To complement the commitment to low-cost insurance, GEICO stressed customer service. For instance, in 1941, after a hailstorm damaged cars across town, Goodwin arranged with local shops to work overtime on repairs and got suppliers to expedite shipping of roof tops and window glass.3 GEICO customers appreciated getting their cars back in service before neighbors insured with competitors.4
Goodwin’s business model was simple: low-cost insurance, sold without agents, to targeted risk pools that were given quality customer service. First-year results were promising: 3,754 policies written, $103,700 in premiums, and a staff of twelve.5 Underwriting results (the difference between premiums written and policy claims paid) were negative early on but soon swung to a small underwriting profit. Despite the adversity of the Great Depression and the displacement of World War II, the “thrifty” business model was vindicated as GEICO grew steadily in policies, premiums, and profits.
In 1948, Rhea’s family sold its stake in GEICO to several private investors. Helping the Goodwins to locate these new investors was their friend, banker and GEICO senior officer Lorimer (“Davy”) Davidson. Among others, Davidson placed a large block of stock with Graham-Newman, whose named partner, Benjamin Graham, became GEICO’s chairman.
Graham-Newman’s GEICO position represented a large portion of the firm’s assets. The investment concentration departed from Graham’s usual preference to diversify. But then, federal authorities ruled that an investment company such as Graham-Newman could not own such a large stake in an insurance company. So the firm distributed its GECIO shares to its partners to hold directly. At that point, the shares were held by so many people that federal law required them to be registered with the Securities and Exchange Commission, which made GEICO a public company.6
A few years later, Buffett was enrolled in Graham’s investment class at Columbia Business School, located on the university’s main campus in the Morningside Heights neighborhood of Manhattan. Graham’s biography listed his position as chairman of GEICO, a company Buffett had never heard of in an industry he knew nothing about. Eager to learn more, Buffett decided to visit the company’s Washington headquarters.
On a cold Saturday in January 1951, Buffett boarded the 6:30 A.M. “Morning Congressional” train of the Pennsylvania Railroad from New York.7 Arriving in Washington four hours later, he found the GEICO building, then at 14th and L Streets Northwest, was closed.8 But the young Buffett caught the attention of a custodian, who indicated there was someone working on the top floor. It was Davidson. Buffett told Davidson he was Graham’s student, and Davidson went on to spend four hours explaining the company and the industry to Buffett.
Buffett’s key takeaway: “GEICO’s method of selling—direct marketing—gave it a wide cost advantage over competitors that sold through agents, a form of distribution so ingrained in the business of these insurers that it was impossible for them to give it up.”9 Inspired by his chat with Davidson, Buffett studied GEICO and the insurance industry carefully.
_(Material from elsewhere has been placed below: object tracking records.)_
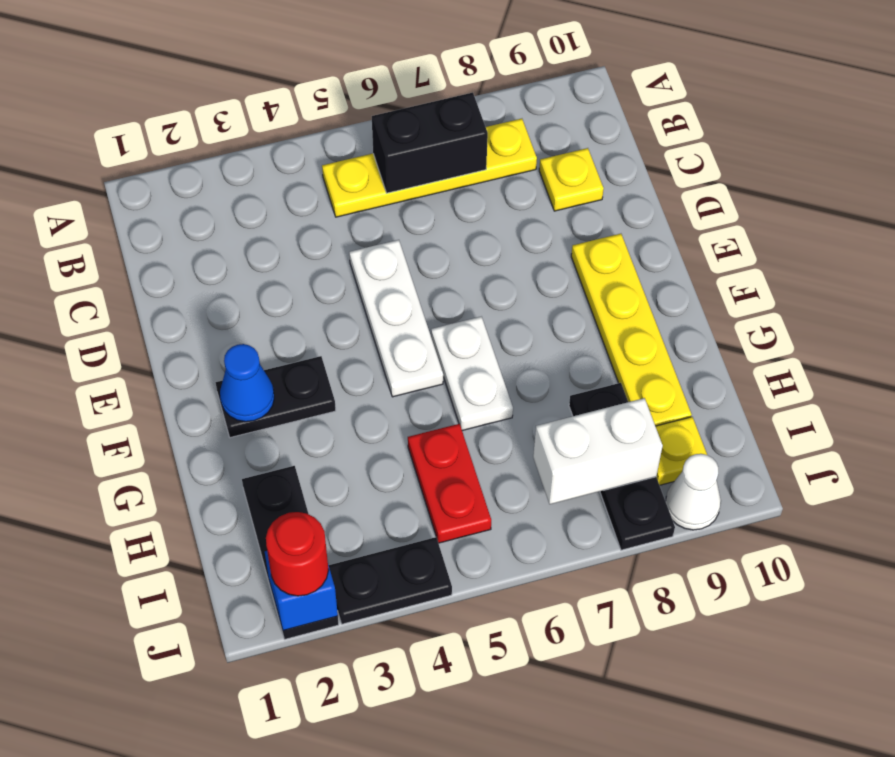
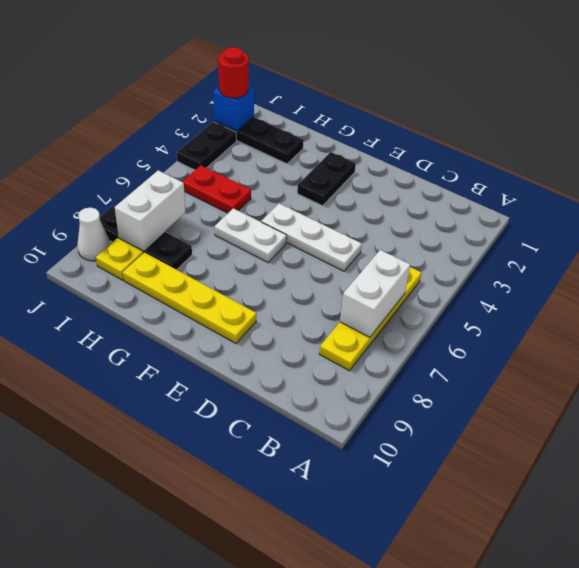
black 1x2 brick [372,93,488,193] -> white 1x2 brick [340,250,410,337]
yellow 1x1 plate [539,148,604,211] -> none
blue 1x1 cone [220,344,274,422] -> none

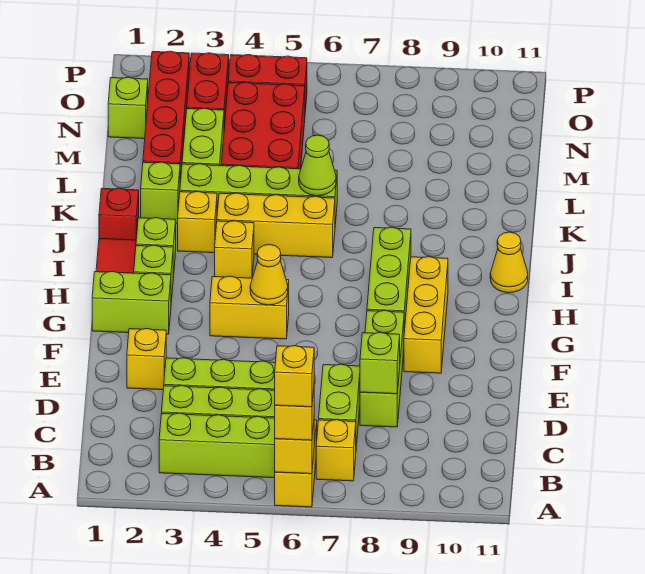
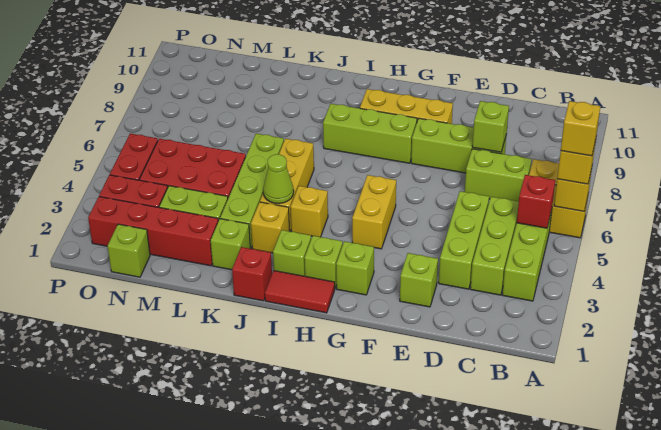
none -> red 1x1 brick [517,175,555,228]
yellow 1x1 brick [127,328,166,390] -> lime 1x1 brick [400,253,438,307]
lime 1x2 brick [92,271,171,334] -> lime 1x1 brick [336,241,374,295]
yellow 1x1 cone [250,244,288,305] -> none
yellow 1x1 cone [490,232,528,293] -> none
lime 1x1 cone [299,135,336,196] -> lime 1x1 cone moved to [263,154,294,203]

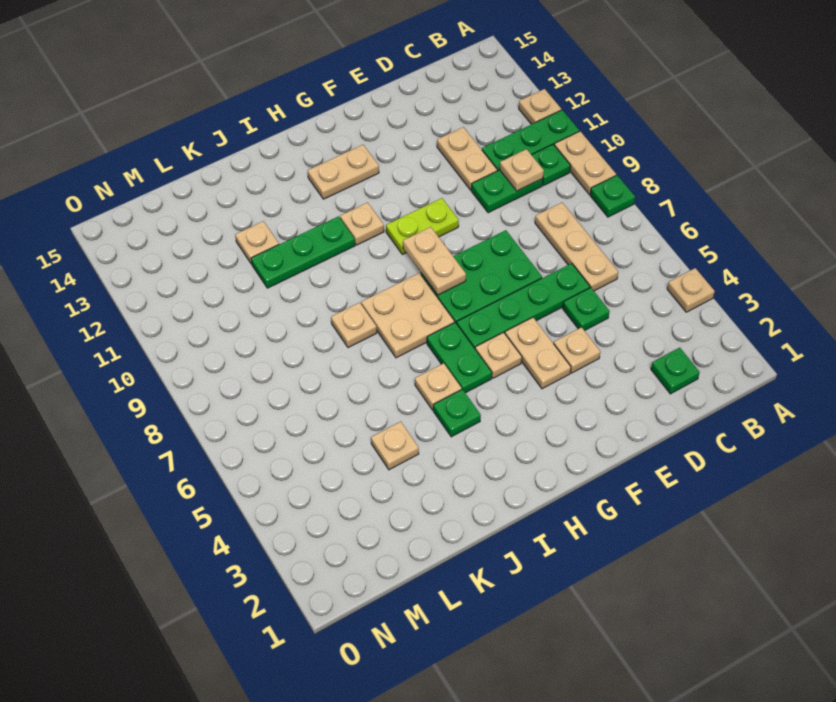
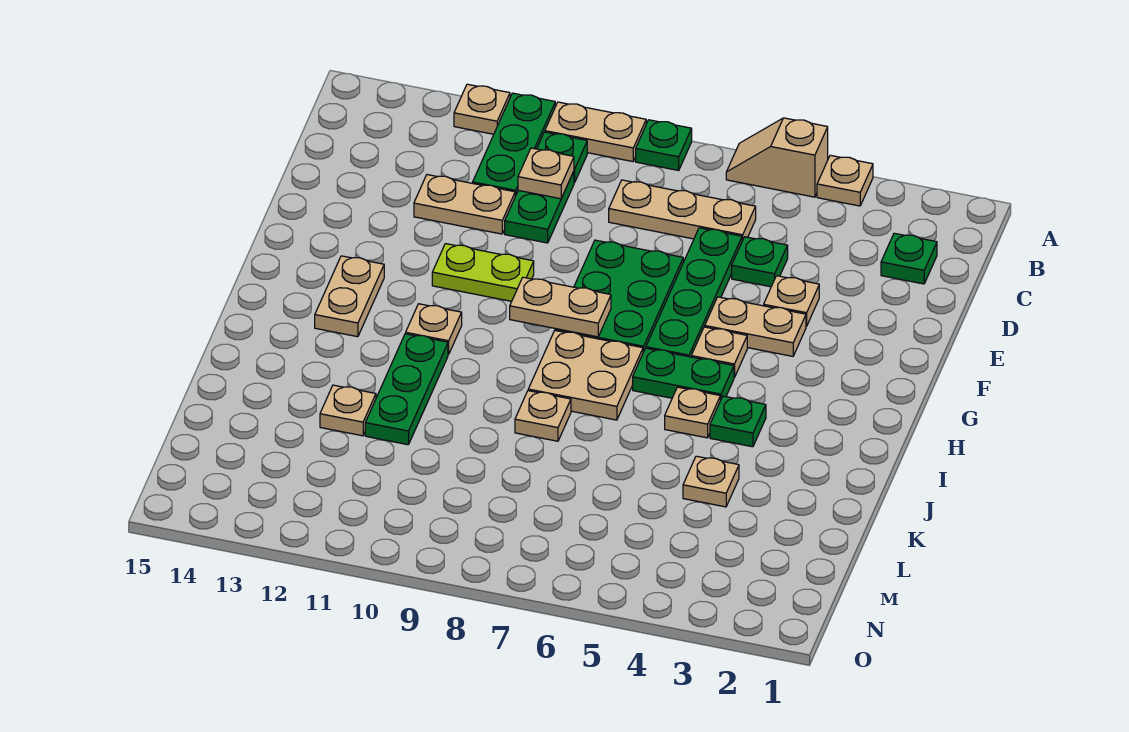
none -> tan 1x2 slope [726,118,828,197]
lime 1x2 plate [386,198,459,255] -> lime 1x2 plate turned to [432,244,534,301]

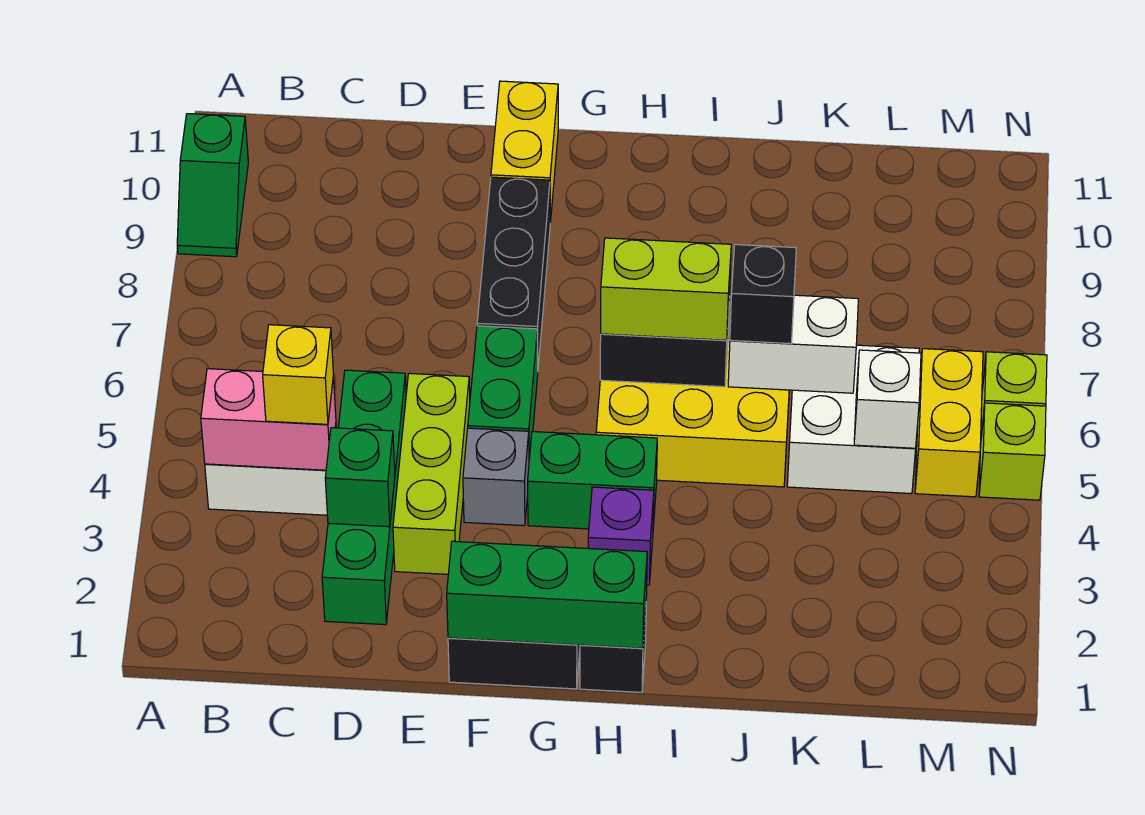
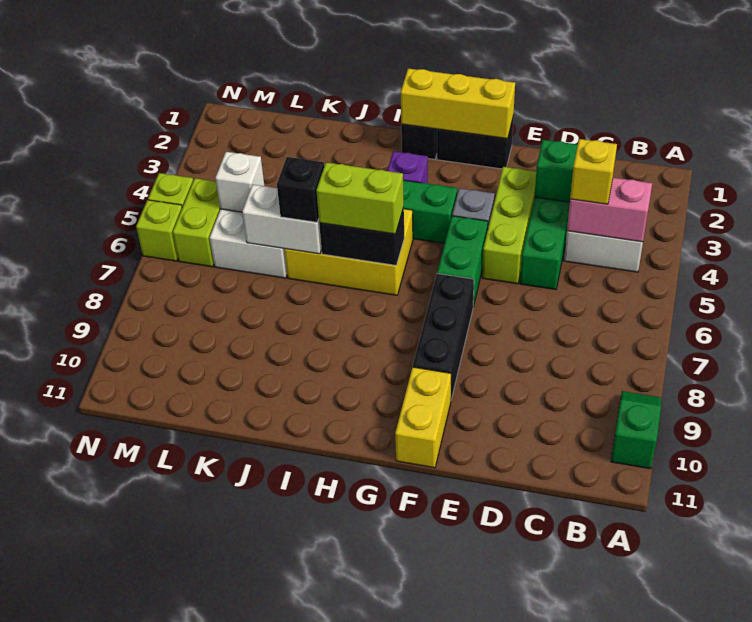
green 1x3 brick [447,541,647,648] -> yellow 1x3 brick [401,68,515,139]
yellow 1x2 brick [915,349,983,497] -> lime 1x2 brick [173,178,220,267]

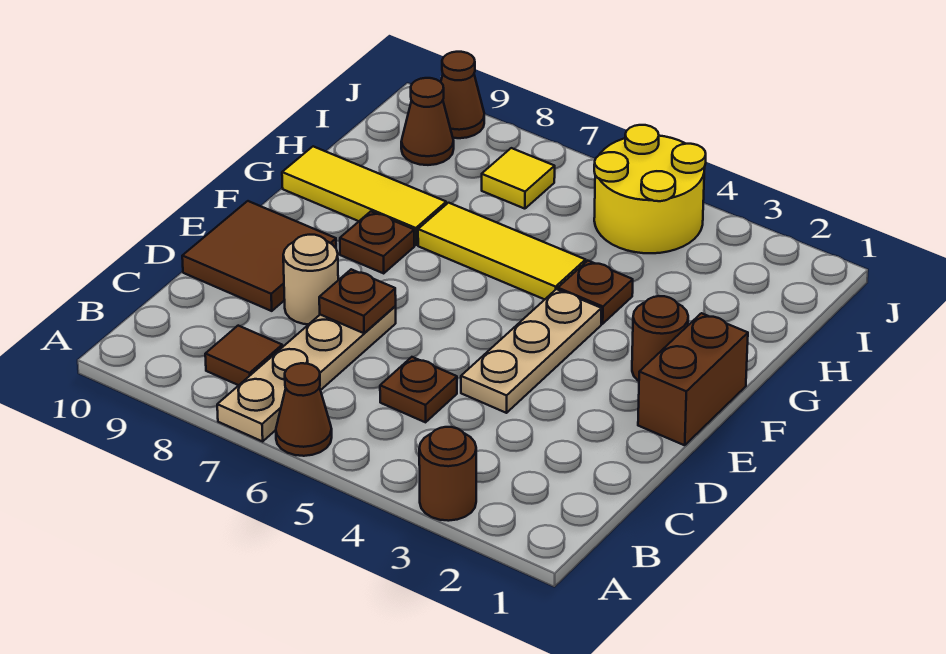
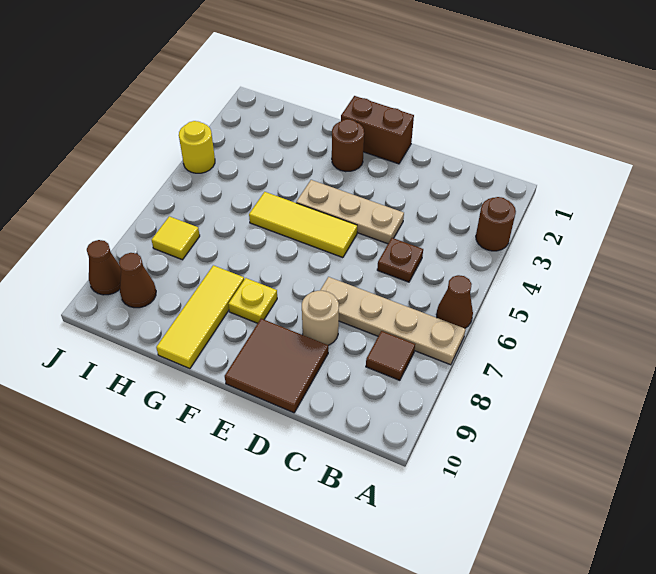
brown 1x1 plate [319,269,396,333] -> none
brown 1x1 plate [340,211,414,273] -> yellow 1x1 plate [228,278,277,323]
brown 1x1 plate [558,261,633,324] -> none
yellow 1x3 tile [418,203,586,299] -> yellow 1x3 tile turned to [249,192,357,258]
yellow 2x2 round brick [594,125,706,253] -> yellow 1x1 round brick [179,121,215,173]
He then wrote a report about GEICO for “The Security I Like Best” column in the Commercial and Financial Chronicle, a widely read trade publication.10 Putting his money where his writing was, Buffett bought 350 shares of GEICO stock during 1951 at a cost of $10,282, representing half his net worth. (The next year, Buffett sold his GEICO shares for $15,259. That taught a lesson about buy-and-hold: by 1995, that stake was worth more than $1 million.)
Throughout the 1950s, Leo Goodwin continued to build GEICO, emphasizing its goal to keep costs at an absolute minimum. However, the goal of low costs was not merely to increase profits. In fact, Goodwin insisted on passing along most of the savings to customers in the form of lower premiums. That, in turn, attracted more customers. Greater total premium volume and, ultimately, profit, resulted, as did deepening customer loyalty across a widening base.
By the end of the decade, GEICO had more than seven hundred thousand policies and wrote $65 million in premiums.11 Goodwin retired in 1958, handing the reins to Davidson, who sustained GEICO’s unique business model, continuing its tradition of thrift, increasing volume by keeping premiums low. By 1965, insurance premiums tallied $150 million and earnings doubled to $13 million.12
In the 1970s, after Davidson retired and the Goodwins passed away, the GEICO story took a different turn. Growth in premium volume became more important than cost management or underwriting quality, and policies were written or renewed with little regard to relevant information such as policyholder accident histories.13 In 1973, the company opened eligibility to all, regardless of employment, believing that technology and statistical modeling enabled screening more effectively than occupational groupings. Yet the company lacked the requisite computer systems to aggregate or analyze the data.14 Policies and premium volume soared.